[Collected data entries]
━━━━━━━━━━

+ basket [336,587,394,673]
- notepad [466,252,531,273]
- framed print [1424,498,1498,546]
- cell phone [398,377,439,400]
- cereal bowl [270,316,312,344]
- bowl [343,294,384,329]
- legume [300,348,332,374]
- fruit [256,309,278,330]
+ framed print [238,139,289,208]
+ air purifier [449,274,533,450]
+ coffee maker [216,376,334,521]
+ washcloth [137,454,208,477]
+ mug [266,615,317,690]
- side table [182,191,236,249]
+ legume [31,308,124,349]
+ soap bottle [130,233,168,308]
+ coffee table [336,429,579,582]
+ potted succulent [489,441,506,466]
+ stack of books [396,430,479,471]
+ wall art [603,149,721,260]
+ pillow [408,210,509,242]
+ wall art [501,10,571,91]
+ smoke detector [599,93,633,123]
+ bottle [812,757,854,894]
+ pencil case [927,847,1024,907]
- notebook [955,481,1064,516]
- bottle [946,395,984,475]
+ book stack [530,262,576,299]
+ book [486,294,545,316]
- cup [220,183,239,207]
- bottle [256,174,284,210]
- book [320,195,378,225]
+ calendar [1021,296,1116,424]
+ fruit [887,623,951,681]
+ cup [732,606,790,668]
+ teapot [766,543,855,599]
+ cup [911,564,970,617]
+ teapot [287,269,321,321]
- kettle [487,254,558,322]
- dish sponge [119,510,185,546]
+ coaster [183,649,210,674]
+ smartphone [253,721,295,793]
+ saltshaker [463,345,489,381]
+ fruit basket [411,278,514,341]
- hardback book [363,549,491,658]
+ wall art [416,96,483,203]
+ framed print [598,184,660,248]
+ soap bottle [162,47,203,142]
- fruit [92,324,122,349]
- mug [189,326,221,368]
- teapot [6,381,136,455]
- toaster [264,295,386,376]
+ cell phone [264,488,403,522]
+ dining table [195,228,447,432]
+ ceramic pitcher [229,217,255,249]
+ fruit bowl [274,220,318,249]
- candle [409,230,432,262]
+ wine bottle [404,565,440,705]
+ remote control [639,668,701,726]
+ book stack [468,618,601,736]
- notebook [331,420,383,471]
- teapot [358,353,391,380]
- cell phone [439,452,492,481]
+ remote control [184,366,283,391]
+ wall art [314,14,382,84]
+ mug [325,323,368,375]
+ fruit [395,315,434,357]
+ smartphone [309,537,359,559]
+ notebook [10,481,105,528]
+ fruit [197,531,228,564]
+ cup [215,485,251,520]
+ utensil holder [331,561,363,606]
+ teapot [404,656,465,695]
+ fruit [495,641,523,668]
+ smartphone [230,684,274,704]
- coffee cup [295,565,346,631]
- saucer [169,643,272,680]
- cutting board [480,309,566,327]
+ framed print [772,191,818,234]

━━━━━━━━━━

• Problem to work on: All of the records must be retyped exactly as they are.

• Solved exercise:
+ basket [336,587,394,673]
- notepad [466,252,531,273]
- framed print [1424,498,1498,546]
- cell phone [398,377,439,400]
- cereal bowl [270,316,312,344]
- bowl [343,294,384,329]
- legume [300,348,332,374]
- fruit [256,309,278,330]
+ framed print [238,139,289,208]
+ air purifier [449,274,533,450]
+ coffee maker [216,376,334,521]
+ washcloth [137,454,208,477]
+ mug [266,615,317,690]
- side table [182,191,236,249]
+ legume [31,308,124,349]
+ soap bottle [130,233,168,308]
+ coffee table [336,429,579,582]
+ potted succulent [489,441,506,466]
+ stack of books [396,430,479,471]
+ wall art [603,149,721,260]
+ pillow [408,210,509,242]
+ wall art [501,10,571,91]
+ smoke detector [599,93,633,123]
+ bottle [812,757,854,894]
+ pencil case [927,847,1024,907]
- notebook [955,481,1064,516]
- bottle [946,395,984,475]
+ book stack [530,262,576,299]
+ book [486,294,545,316]
- cup [220,183,239,207]
- bottle [256,174,284,210]
- book [320,195,378,225]
+ calendar [1021,296,1116,424]
+ fruit [887,623,951,681]
+ cup [732,606,790,668]
+ teapot [766,543,855,599]
+ cup [911,564,970,617]
+ teapot [287,269,321,321]
- kettle [487,254,558,322]
- dish sponge [119,510,185,546]
+ coaster [183,649,210,674]
+ smartphone [253,721,295,793]
+ saltshaker [463,345,489,381]
+ fruit basket [411,278,514,341]
- hardback book [363,549,491,658]
+ wall art [416,96,483,203]
+ framed print [598,184,660,248]
+ soap bottle [162,47,203,142]
- fruit [92,324,122,349]
- mug [189,326,221,368]
- teapot [6,381,136,455]
- toaster [264,295,386,376]
+ cell phone [264,488,403,522]
+ dining table [195,228,447,432]
+ ceramic pitcher [229,217,255,249]
+ fruit bowl [274,220,318,249]
- candle [409,230,432,262]
+ wine bottle [404,565,440,705]
+ remote control [639,668,701,726]
+ book stack [468,618,601,736]
- notebook [331,420,383,471]
- teapot [358,353,391,380]
- cell phone [439,452,492,481]
+ remote control [184,366,283,391]
+ wall art [314,14,382,84]
+ mug [325,323,368,375]
+ fruit [395,315,434,357]
+ smartphone [309,537,359,559]
+ notebook [10,481,105,528]
+ fruit [197,531,228,564]
+ cup [215,485,251,520]
+ utensil holder [331,561,363,606]
+ teapot [404,656,465,695]
+ fruit [495,641,523,668]
+ smartphone [230,684,274,704]
- coffee cup [295,565,346,631]
- saucer [169,643,272,680]
- cutting board [480,309,566,327]
+ framed print [772,191,818,234]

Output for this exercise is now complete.